RE: creating a test font w/ CJKV Extension B characters.

From: Andrew C. West (
Date: Fri Nov 21 2003 - 10:46:14 EST

    On Fri, 21 Nov 2003 15:12:26 +0100, "Philippe Verdy" wrote:
    > Could an editor loading such incorrect but legacy GB-18030 file accept to
    > load it and work with it using an internal-only UCS-4 mapping (or an
    > extended UTF-8 mapping), to preserve those out of range sequences, as if
    > they were mapped in a extra PUA range?

    An editor which stored data internally as extended UTF-32 or extended UTF-8
    could easily preserve such invalid codepoints, but BabelPad stores data
    internally as UTF-16 so it couldn't, and even if it could it wouldn't as its a
    Unicode editor, and codepoints beyond U+10FFFF are not Unicode (nor for that
    matter are codepoints beyond <E3 32 9A 35> valid GB-18030 as far as I'm aware).
    The first thing I'll do this evening is change BabelPad so that GB-18030
    codepoints beyond <E3 32 9A 35> are converted to U+FFFD.

    > Of course saving the file into a UTF encoding would be forbidden, but saving
    > the internal UCS-4 file back to GB-18030 would preserve those out-of-range
    > GB-18030 sequences, without making any other interpretation, and without
    > changing them arbitrarily into the GB18030 equivalent of U+FFFD?
    > The editor could still use the Unicode rules for all valid GB18030
    > sequences.
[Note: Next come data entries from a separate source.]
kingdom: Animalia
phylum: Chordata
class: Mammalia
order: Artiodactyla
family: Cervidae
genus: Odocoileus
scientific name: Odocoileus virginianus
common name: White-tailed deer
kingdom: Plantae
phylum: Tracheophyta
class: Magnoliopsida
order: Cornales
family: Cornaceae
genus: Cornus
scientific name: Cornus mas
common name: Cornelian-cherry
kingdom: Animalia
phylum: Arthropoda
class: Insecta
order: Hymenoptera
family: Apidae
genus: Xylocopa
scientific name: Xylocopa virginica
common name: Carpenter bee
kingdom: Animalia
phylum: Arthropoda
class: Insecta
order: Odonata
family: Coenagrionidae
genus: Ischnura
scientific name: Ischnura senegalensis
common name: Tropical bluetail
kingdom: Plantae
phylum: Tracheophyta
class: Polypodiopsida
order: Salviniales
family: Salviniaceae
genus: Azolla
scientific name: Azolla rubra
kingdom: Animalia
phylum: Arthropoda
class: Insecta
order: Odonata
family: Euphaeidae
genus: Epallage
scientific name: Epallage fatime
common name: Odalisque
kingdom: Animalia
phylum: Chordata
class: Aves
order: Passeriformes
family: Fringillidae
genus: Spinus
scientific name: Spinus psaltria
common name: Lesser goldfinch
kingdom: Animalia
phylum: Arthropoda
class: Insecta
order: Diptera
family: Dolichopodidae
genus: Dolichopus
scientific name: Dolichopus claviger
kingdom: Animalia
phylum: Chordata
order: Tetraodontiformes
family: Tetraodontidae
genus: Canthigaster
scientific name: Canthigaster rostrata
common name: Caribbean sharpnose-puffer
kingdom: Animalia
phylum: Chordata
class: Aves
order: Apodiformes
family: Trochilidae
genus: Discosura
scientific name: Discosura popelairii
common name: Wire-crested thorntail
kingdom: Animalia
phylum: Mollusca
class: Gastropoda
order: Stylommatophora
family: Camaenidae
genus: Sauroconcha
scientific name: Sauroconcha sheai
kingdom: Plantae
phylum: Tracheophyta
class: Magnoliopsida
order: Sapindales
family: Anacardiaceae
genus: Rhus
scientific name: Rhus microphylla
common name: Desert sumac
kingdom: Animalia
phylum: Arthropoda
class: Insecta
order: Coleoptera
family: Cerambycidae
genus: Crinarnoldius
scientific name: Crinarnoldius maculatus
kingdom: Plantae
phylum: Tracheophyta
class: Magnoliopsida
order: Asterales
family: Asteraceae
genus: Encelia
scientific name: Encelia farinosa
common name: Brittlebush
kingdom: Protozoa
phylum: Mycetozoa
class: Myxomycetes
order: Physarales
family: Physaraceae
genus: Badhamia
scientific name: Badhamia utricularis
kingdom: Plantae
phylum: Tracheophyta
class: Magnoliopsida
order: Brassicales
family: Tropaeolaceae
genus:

And the invalid characters could be then represented for example
    > with a colored/highlighted glyph such as <U+110000>. As both the input and
    > output are not a Unicode scheme, I don't think this invalidates the Unicode
    > conformance: the behavior would just be conforming to GB18030 or other
    > legacy GB PUAs mappings.

    I'm pretty sure that there are no such legacy GB mapping, and I doubt that China
    will ever want to map characters to extra-Unicode codepoints in GB-18030 ...
    they seem far more interested in trying to force everyone else to accept their
    unwanted characters in the BMP than putting them in some limbo beyond Plane 16.